» **Trecho do documento**

....

1. O tribunal de première instance de Bruxelles submeteu ao Tribunal de Justiça duas questões prejudiciais relativas à interpretação do artigo 11. , letra A, da Sexta Directiva IVA (1). Estas questões situam-se no âmbito de uma acção intentada pela sociedade belga Chaussures Bally SA contra as autoridades fiscais belgas destinada a anular a decisão tomada por estas.

2. O órgão jurisdicional nacional referiu no despacho que a demandante distribuía o calçado Bally na Bélgica através de uma rede de estabelecimentos e, além disso, salientou o seguinte:

Os clientes dos estabelecimentos explorados pela demandante liquidam o preço das suas compras quer em numerário quer em cheque ou, ainda, por cartão de crédito do tipo 'American Express' , 'Diners' , etc.

A fim de satisfazer os potenciais clientes que pretendam utilizar cartões de crédito como meio de pagamento, a demandante celebrou contratos do tipo estabelecimento comercial com organismos emissores de cartões de crédito.

Estes organismos cobram aos comerciantes aderentes uma comissão, em geral, da ordem dos 5% sobre os pagamentos que lhes efectuam após a utilização dos cartões de crédito por estes últimos...

Esta comissão constitui o pagamento dos serviços que o organismo Diners assegura aos estabelecimentos aderentes.

Deste modo, embora alguns organismos emissores prefiram facturar um serviço global (American Express), enquanto outros consideram que o serviço incide pontualmente sobre cada compra (Diners), a comissão ou o desconto são sempre calculadas sobre o volume de negócios global das relações entre o estabelecimento aderente e o organismo emissor.

3. Resulta ainda do despacho que

° em determinado momento a Bally se dirigiu às autoridades fiscais belgas para saber se devia pagar o IVA sobre a totalidade do preço de venda ou se apenas devia o imposto sobre o montante que lhe era pago pelos organismos emissores de cartões de crédito após a dedução da sua comissão, e

° que, no processo principal, as autoridades fiscais belgas alegam que a matéria colectável é constituída pelo primeiro desses montantes, ao passo que a Bally alega que a matéria colectável é constituída por este último montante.

4. A primeira questão submetida tem a seguinte redacção:

1) Artigo 11. , n. 1, alínea a), da Sexta Directiva

No âmbito de uma operação de venda cujo pagamento é efectuado por cartão de crédito, não se deve considerar que a contrapartida obtida do organismo de crédito pelo comerciante aderente pela entrega de um bem se limita apenas ao montante recebido desse organismo pelo comerciante aderente?

5. No artigo 11. da directiva estão previstas as normas relativas à matéria colectável. O artigo 11. , letra A, enumera as regras relativas à matéria colectável nas operações efectuadas no interior do país. O n. 1 tem a seguinte redacção:

A matéria colectável é constituída:

a) no caso das entregas de bens... por tudo o que constitui a contrapartida que o fornecedor ou o prestador recebeu ou deve receber em relação a essas operações, do adquirente, do destinatário ou de um terceiro...

....

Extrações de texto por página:
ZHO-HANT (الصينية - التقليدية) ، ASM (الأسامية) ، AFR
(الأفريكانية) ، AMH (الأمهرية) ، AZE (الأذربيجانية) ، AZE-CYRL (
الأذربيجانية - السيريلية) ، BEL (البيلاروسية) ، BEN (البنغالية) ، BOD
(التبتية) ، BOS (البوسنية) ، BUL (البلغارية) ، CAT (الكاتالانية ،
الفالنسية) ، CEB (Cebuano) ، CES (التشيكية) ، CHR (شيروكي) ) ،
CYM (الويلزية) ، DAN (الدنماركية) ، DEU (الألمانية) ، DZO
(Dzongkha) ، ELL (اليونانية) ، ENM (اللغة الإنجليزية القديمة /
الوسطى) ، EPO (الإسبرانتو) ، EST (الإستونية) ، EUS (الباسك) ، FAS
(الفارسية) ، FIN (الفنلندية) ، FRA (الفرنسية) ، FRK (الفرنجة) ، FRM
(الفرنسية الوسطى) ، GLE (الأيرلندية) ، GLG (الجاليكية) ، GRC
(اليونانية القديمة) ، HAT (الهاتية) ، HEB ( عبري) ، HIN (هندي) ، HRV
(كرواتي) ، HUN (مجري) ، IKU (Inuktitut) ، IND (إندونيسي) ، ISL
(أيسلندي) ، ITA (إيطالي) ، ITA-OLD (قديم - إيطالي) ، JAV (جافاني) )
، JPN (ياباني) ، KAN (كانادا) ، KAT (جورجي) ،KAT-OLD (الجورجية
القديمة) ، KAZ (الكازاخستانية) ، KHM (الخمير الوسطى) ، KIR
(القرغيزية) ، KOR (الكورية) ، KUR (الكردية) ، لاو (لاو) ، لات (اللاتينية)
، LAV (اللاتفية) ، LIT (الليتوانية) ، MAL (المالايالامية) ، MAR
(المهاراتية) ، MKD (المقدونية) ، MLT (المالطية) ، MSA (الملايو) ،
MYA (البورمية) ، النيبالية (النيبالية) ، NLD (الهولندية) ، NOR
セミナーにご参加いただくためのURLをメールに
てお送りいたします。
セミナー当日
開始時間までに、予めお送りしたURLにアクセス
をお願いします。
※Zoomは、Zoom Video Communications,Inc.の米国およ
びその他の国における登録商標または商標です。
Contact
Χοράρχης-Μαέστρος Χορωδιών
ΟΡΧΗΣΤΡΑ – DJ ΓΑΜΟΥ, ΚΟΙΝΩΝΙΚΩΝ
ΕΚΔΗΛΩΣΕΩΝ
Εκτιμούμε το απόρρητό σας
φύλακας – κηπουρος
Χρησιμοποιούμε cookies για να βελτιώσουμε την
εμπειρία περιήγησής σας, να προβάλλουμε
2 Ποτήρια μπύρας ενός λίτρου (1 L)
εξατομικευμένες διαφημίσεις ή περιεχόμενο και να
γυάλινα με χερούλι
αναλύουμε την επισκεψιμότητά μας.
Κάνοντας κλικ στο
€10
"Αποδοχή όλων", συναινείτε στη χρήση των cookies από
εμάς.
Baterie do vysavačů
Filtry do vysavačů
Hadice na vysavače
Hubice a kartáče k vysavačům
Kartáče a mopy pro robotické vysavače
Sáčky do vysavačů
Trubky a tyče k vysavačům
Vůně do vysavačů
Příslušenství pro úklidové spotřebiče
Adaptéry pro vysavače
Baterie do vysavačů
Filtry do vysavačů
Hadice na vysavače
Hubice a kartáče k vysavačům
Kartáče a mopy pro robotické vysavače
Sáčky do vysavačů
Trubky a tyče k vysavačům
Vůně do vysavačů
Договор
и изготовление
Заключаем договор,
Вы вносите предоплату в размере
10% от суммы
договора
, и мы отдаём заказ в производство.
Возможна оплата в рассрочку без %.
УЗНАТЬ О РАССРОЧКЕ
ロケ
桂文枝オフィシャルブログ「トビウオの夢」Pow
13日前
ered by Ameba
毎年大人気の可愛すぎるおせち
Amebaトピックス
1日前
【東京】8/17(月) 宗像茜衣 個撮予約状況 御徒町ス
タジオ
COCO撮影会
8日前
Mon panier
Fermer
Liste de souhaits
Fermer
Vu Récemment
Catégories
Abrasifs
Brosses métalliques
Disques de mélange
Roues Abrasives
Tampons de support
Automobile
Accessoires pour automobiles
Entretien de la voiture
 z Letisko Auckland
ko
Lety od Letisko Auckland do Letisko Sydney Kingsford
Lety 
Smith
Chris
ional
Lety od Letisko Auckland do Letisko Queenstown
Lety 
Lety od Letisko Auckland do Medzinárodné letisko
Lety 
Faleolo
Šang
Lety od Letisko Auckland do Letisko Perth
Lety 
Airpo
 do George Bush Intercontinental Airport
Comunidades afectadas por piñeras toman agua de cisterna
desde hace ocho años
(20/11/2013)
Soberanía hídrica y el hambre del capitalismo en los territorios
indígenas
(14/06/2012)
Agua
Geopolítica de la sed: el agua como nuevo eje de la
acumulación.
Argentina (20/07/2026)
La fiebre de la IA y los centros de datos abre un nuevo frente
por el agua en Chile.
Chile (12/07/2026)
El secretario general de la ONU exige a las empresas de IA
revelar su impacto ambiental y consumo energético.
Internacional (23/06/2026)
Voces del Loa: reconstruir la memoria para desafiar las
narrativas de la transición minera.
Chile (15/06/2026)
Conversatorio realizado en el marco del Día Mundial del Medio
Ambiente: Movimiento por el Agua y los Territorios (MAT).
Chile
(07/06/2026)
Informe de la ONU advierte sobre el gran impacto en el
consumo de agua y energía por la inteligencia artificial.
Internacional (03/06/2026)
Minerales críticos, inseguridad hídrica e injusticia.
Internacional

....

» **Tarefa 1**
Traduza para o inglês esta frase do trecho sobre o IVA e os cartões de crédito: "Esta comissão constitui o pagamento dos serviços que o organismo Diners assegura aos estabelecimentos aderentes."
» **Tarefa 2**
Na listagem, troque "DEU" por "GER" em tudo o que vai do início da listagem até a linha com "セミナーにご参加いただくためのURLをメールに", inclusive. Reproduza só essas linhas, sem alterar mais nada.

» **Resposta 1**
This commission constitutes payment for the services that the Diners organization provides to member establishments.

» **Resposta 2**
ZHO-HANT (الصينية - التقليدية) ، ASM (الأسامية) ، AFR
(الأفريكانية) ، AMH (الأمهرية) ، AZE (الأذربيجانية) ، AZE-CYRL (
الأذربيجانية - السيريلية) ، BEL (البيلاروسية) ، BEN (البنغالية) ، BOD
(التبتية) ، BOS (البوسنية) ، BUL (البلغارية) ، CAT (الكاتالانية ،
الفالنسية) ، CEB (Cebuano) ، CES (التشيكية) ، CHR (شيروكي) ) ،
CYM (الويلزية) ، DAN (الدنماركية) ، GER (الألمانية) ، DZO
(Dzongkha) ، ELL (اليونانية) ، ENM (اللغة الإنجليزية القديمة /
الوسطى) ، EPO (الإسبرانتو) ، EST (الإستونية) ، EUS (الباسك) ، FAS
(الفارسية) ، FIN (الفنلندية) ، FRA (الفرنسية) ، FRK (الفرنجة) ، FRM
(الفرنسية الوسطى) ، GLE (الأيرلندية) ، GLG (الجاليكية) ، GRC
(اليونانية القديمة) ، HAT (الهاتية) ، HEB ( عبري) ، HIN (هندي) ، HRV
(كرواتي) ، HUN (مجري) ، IKU (Inuktitut) ، IND (إندونيسي) ، ISL
(أيسلندي) ، ITA (إيطالي) ، ITA-OLD (قديم - إيطالي) ، JAV (جافاني) )
، JPN (ياباني) ، KAN (كانادا) ، KAT (جورجي) ،KAT-OLD (الجورجية
القديمة) ، KAZ (الكازاخستانية) ، KHM (الخمير الوسطى) ، KIR
(القرغيزية) ، KOR (الكورية) ، KUR (الكردية) ، لاو (لاو) ، لات (اللاتينية)
، LAV (اللاتفية) ، LIT (الليتوانية) ، MAL (المالايالامية) ، MAR
(المهاراتية) ، MKD (المقدونية) ، MLT (المالطية) ، MSA (الملايو) ،
MYA (البورمية) ، النيبالية (النيبالية) ، NLD (الهولندية) ، NOR
セミナーにご参加いただくためのURLをメールに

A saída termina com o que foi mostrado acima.